• [Task prompt]:
Read the data, and whenever a line holds the word "order", report that line.

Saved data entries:
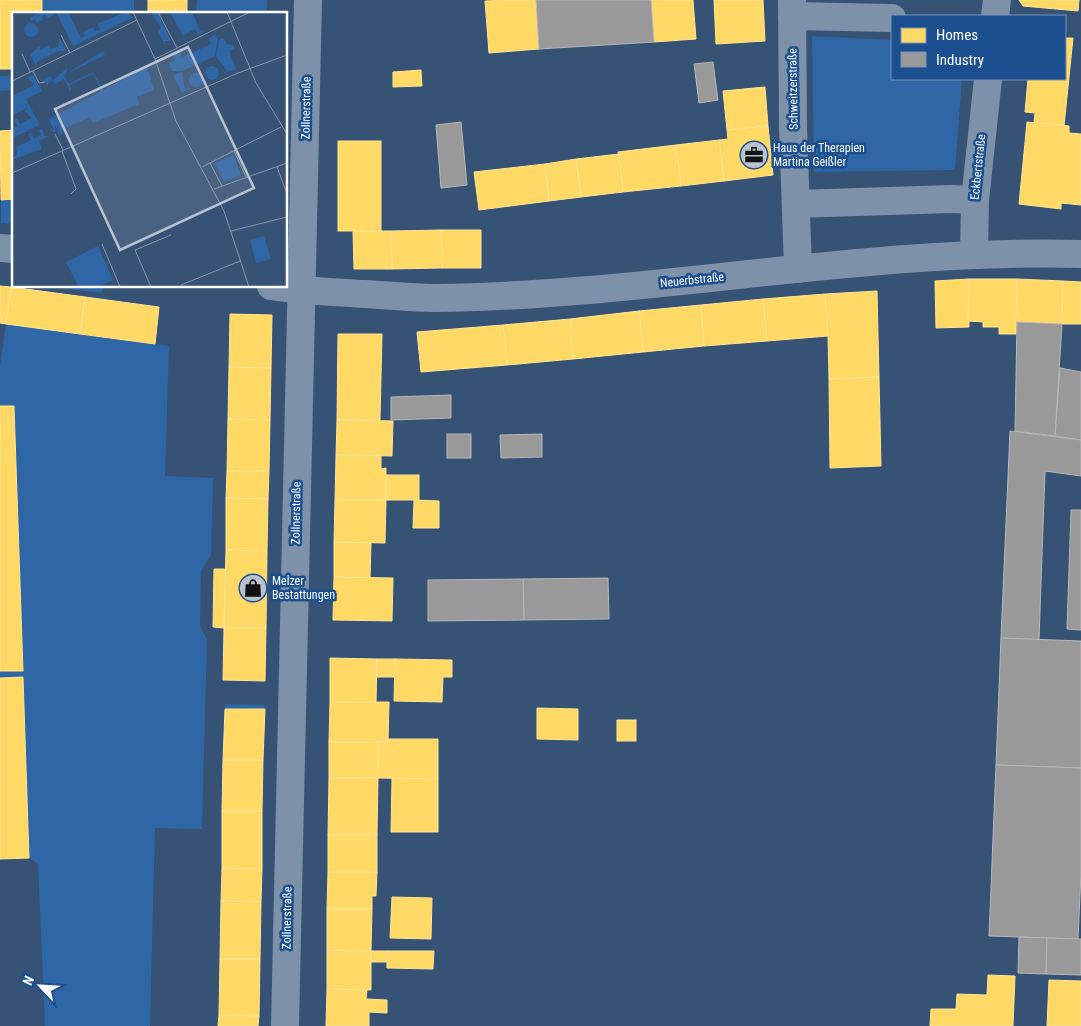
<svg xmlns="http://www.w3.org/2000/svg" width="1081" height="1026" viewBox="0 0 1081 1026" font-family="'Roboto Condensed',sans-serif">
<rect width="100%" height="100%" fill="#365274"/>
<!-- green -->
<g fill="#2f66a5">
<rect x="42" y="0" width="92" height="14"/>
<path d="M197 0H267V14H196Z"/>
<path d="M812 36 892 40V79H962L955 170 814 172Z"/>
<path d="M0 76H14V90L0 91Z"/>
<path d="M14 199V224L1 223V200Z"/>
<path d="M62 286H103L102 293 61 288Z"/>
<path d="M6 324 169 346 165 476 213 478 211 555 201 571 200 626 207 640 202 829 155 828 150 1026H45L38 864 29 858 23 678H0V671L23 670 14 406H0V365Z"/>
<path d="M225 704 264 705 265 709H225Z"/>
</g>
<!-- homes -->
<g fill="#ffd966" stroke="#ffe494">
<path d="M0 0H42V14H14V69H0Z"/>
<rect x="148" y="0" width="39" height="14"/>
<path d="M505 0H536L539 49 489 53 485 1Z"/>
<path d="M651 0H693L696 39 654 42Z"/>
<path d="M714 0H763L765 41 716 44Z"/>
<path d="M1019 0H1079L1078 11 1023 6Z"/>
<path d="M1065 38H1073L1064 126 1034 123 1035 113 1025 112 1028 79H1065Z"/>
<path d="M421 70 422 86 393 87V72Z"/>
<path d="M765 87 768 126 727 130 723 91Z"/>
<path d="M1027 122 1069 126V133L1081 134V205L1061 203V209L1019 204Z"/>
<path d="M768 126 773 175 724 181 719 140 728 139 727 130Z"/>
<path d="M14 130V199L1 200 0 131Z"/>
<path d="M719 140 724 181 681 186 676 145Z"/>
<rect x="338" y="141" width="43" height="90"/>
<path d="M676 145 681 186 623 192 618 152Z"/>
<path d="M619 154 623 192 581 197 576 159Z"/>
<path d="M576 159 581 197 549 201 545 164Z"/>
<path d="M545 164 549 201 479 210 474 172Z"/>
<path d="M441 230H481V268H442Z"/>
<path d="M441 230 442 268 392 269 391 231Z"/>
<path d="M353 231H391L392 269H354Z"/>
<path d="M969 279V327L936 328 935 281Z"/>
<path d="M969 279H1017L1016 334H999V327H983V322L968 321Z"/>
<path d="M1017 279 1063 281 1062 324 1017 322Z"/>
<path d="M1063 281 1081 282V324H1062Z"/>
<path d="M0 286 11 287 6 324 0 323Z"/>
<path d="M11 287 85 297 80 334 6 324Z"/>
<path d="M877 291 879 377 829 379 828 336 825 294Z"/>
<path d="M825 294 828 336 767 341 763 299Z"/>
<path d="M85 297 159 307 155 344 80 334Z"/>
<path d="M763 299 767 341 704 346 701 305Z"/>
<path d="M701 305 704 346 643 352 639 311Z"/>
<path d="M639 311 643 352 573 359 570 319Z"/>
<path d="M230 314 272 315 271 368 229 367Z"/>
<path d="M570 319 573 359 507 365 503 325Z"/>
<path d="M503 325 507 365 421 372 417 332Z"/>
<path d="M338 334H382L380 420H337Z"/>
<path d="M229 367 271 368 270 420 228 419Z"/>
<path d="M879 377 881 466 830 468 829 379Z"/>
<path d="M0 406H14L23 671H0Z"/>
<path d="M228 419 270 420 269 471H227Z"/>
<path d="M337 420 393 421 392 456 336 455Z"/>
<path d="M336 455 381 456V469L386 468V500H335Z"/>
<path d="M227 471H269L268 499 226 498Z"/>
<rect x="386" y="475" width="33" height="25"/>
<path d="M226 498 268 499 267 551 226 550Z"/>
<path d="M335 500H386L385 543 334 542Z"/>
<path d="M414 500 439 501V528H413Z"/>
<path d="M334 542 371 543 370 578 334 577Z"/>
<path d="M226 550 267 551 266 628H224Z"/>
<path d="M214 569H225L224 628 213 627Z"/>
<path d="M334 577 393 578 392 621 333 620Z"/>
<path d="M224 628H266L265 681 223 680Z"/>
<path d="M330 658 377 659 376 703 330 702Z"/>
<rect x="377" y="659" width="18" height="18"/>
<path d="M395 659 452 660V677H443L442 702 394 701Z"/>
<path d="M23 677 29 858 0 859V678Z"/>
<path d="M330 702H389L388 742H329Z"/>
<path d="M537 708 578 709V740L537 739Z"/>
<path d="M225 709H265L263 760H223Z"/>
<rect x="617" y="720" width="19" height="21"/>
<path d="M388 739H438V779L378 778V742H388Z"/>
<rect x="329" y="742" width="49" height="36"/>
<path d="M223 760H263L262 811H222Z"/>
<path d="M329 778H378L377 835H328Z"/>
<path d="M392 778 438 779V832H391Z"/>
<path d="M222 811H262V869L222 868Z"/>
<rect x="328" y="835" width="49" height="37"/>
<path d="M222 868 262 869 261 902 221 901Z"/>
<path d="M328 872H377L376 896H372V909H327Z"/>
<path d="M392 897 432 898 431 939 390 938Z"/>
<path d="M221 901 261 902 260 959H220Z"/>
<path d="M327 909H372L371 951 327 950Z"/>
<path d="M327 950 371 951V990L327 989Z"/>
<rect x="371" y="951" width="16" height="11"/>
<path d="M387 951H434L433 969 387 968Z"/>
<path d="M220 959H260L259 1016 219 1015Z"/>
<path d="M988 975 1015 976 1013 1026H930L931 1009H956L957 994 987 995Z"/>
<path d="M1049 980 1081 981V1026H1047Z"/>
<path d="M327 989 367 990 366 999 387 1000V1013L369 1012V1026H326Z"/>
<path d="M219 1015 259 1016 258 1026H218Z"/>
</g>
<!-- industry -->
<g fill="#999" stroke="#b8b8b8">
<path d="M536 0H651L654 42 539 49Z"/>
<path d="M713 62 718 100 699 103 694 64Z"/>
<path d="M461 122 467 185 441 188 436 125Z"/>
<path d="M1017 322 1062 324 1055 436 1015 431Z"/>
<path d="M1060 368 1081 372V440L1055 436Z"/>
<path d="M451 395V418L391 420V397Z"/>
<path d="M1010 431 1081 440V476L1045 471 1039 640 1001 638Z"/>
<rect x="447" y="434" width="24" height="24"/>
<path d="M542 434V457L501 458 500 435Z"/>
<path d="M1071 510H1081V630L1067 629Z"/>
<path d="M608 578 609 619 524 620 523 579Z"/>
<path d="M523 579 524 620 428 621V580Z"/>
<path d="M1001 638 1081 641V768L996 765Z"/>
<path d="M996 765 1081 768V873L1078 939 989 936Z"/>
<path d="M1019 937 1047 938 1046 974 1018 973Z"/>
<path d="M1047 938 1081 939V975L1046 974Z"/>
</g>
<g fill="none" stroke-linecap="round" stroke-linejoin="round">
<!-- minor -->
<g stroke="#7d92a8" stroke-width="28">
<path d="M792 0 793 127 798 269"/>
<path d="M792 16 892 18"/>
<path d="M995 16 997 0"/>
<path d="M796 204 951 199 975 200"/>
<path d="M0 248 14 249"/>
<path d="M974 255 975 200 988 79"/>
<path d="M271 286C302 291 333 292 364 294 387 295 411 298 434 298 650 296 864 248 1081 254"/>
<path d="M285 1026 308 0"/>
</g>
</g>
<!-- icons -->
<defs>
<symbol id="office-disc" viewBox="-11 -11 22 22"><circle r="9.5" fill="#b9c2ce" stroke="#1b4f8f"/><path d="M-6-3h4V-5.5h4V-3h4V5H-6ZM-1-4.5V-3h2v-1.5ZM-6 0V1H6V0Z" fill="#111"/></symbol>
<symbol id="shop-disc" viewBox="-11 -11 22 22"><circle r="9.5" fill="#b9c2ce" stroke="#1b4f8f"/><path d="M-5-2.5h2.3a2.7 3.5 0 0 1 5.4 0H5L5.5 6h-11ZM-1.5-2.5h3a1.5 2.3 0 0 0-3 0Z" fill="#111"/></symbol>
</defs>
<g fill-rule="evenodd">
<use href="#office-disc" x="738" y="139" width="32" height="32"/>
<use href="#shop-disc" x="237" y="572" width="32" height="32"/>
</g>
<g text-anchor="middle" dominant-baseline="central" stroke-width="5" stroke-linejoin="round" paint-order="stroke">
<!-- street labels -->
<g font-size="12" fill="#fff" stroke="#1b4f8f">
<text transform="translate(793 89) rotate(-91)">Schweitzerstraße</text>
<text transform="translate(306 108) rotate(-89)">Zollnerstraße</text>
<text transform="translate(978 167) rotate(-84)">Eckbertstraße</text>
<text transform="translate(692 280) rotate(-6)">Neuerbstraße</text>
<text transform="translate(296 513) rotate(-89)">Zollnerstraße</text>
<text transform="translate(287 918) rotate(-89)">Zollnerstraße</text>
</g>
<!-- poi labels -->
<g font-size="12" fill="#fff" stroke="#1b4f8f" text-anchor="start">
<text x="773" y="148">Haus der Therapien<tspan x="773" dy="14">Martina Geißler</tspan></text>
<text x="272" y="581">Melzer<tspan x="272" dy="14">Bestattungen</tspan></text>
</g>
</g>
<!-- overview -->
<g transform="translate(12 12)">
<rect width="275" height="275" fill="#365274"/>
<path d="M27 0H41L42 3 35 7 33 3 30 4 31 8 25 11 23 7 19 9 18 6ZM44 0H56L69 26 73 24 71 20 81 15 84 19 88 17 85 12 109 2 116 0 120 6 61 34ZM139 0H145L159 29H153V33L146 19 149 16ZM158 0H180L189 20 195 18 186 23 183 17 171 24ZM12 18a7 7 0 1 1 14 0a7 7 0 1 1-14 0ZM203 22 206 28 203 44 170 59H160L157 51 163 48 160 42 167 39 170 45 190 36 199 32 197 26ZM48 26 54 39H47L26 49 24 54 18 43 27 34 29 38 36 33 38 37 46 35ZM211 26 215 32 221 33 223 36 217 39 224 57 210 62 215 59 204 44 207 28ZM91 39 93 43 52 63 57 72 81 60 91 78 135 55 142 78 125 85 127 92 81 111 78 105 49 118 52 121 48 124 43 113V120L38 118 41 117 37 107 90 79 81 62 58 73 59 80 52 67 43 72 40 68 35 73 32 67 38 64 41 68 55 56 54 62ZM193 61a7 7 0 1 1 14 0a7 7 0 1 1-14 0ZM170 60 173 77 178 76 170 81 161 63ZM177 68a7 7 0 1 1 14 0a7 7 0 1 1-14 0ZM21 63 30 79 14 87 28 113 0 126V116L5 114 2 108 5 106 8 112 19 106 13 99 16 95 0 104V84L22 73 15 65ZM30 117 33 124H37L27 129 30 137 0 148 5 142 4 135 19 128 16 122 19 121 22 126 29 123 27 118ZM221 143 229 163 212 170 203 151ZM252 224 259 247 244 251 238 228ZM86 234 101 268 86 275H63L65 272 54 250Z" fill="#2f66a5"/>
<path fill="none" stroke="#8697ac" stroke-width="1" d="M121 0 143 47 164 109 212 199 237 275M146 0 165 36M215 0 244 71 275 122M49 23 58 41M10 42 18 60M143 47 238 0M21 59 27 71 33 70M0 69 125 8M43 122 51 138M50 139 64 177 59 182M222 139 234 165M198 151 210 174M190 155 269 115M265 155 275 182M0 161 226 61 275 43M202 177 275 151M219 219 275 205M90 232 108 275M169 273 228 249M139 275 123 238 159 223"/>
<path fill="#b9c2ce" fill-opacity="0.15" stroke="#b9c2ce" stroke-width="2.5" d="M176 35 242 176 108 238 43 97Z"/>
<rect width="275" height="275" fill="none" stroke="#fff" stroke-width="2.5"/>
</g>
<!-- legend -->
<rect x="891" y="15" width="175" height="65" fill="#1b4f8f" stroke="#7695bc"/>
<rect x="901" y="28" width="25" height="15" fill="#ffd966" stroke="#7695bc"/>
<text x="936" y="40" font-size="15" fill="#ffffff">Homes</text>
<rect x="901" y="52" width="25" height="15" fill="#999999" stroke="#7695bc"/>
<text x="936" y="65" font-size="15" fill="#ffffff">Industry</text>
<!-- north arrow -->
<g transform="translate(40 986) rotate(295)" stroke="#1b4f8f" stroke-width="4" paint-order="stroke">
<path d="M0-4L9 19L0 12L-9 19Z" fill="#ffffff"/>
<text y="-8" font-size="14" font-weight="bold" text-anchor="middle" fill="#ffffff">N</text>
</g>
</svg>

• [Reply]:
<g text-anchor="middle" dominant-baseline="central" stroke-width="5" stroke-linejoin="round" paint-order="stroke">
<g transform="translate(40 986) rotate(295)" stroke="#1b4f8f" stroke-width="4" paint-order="stroke">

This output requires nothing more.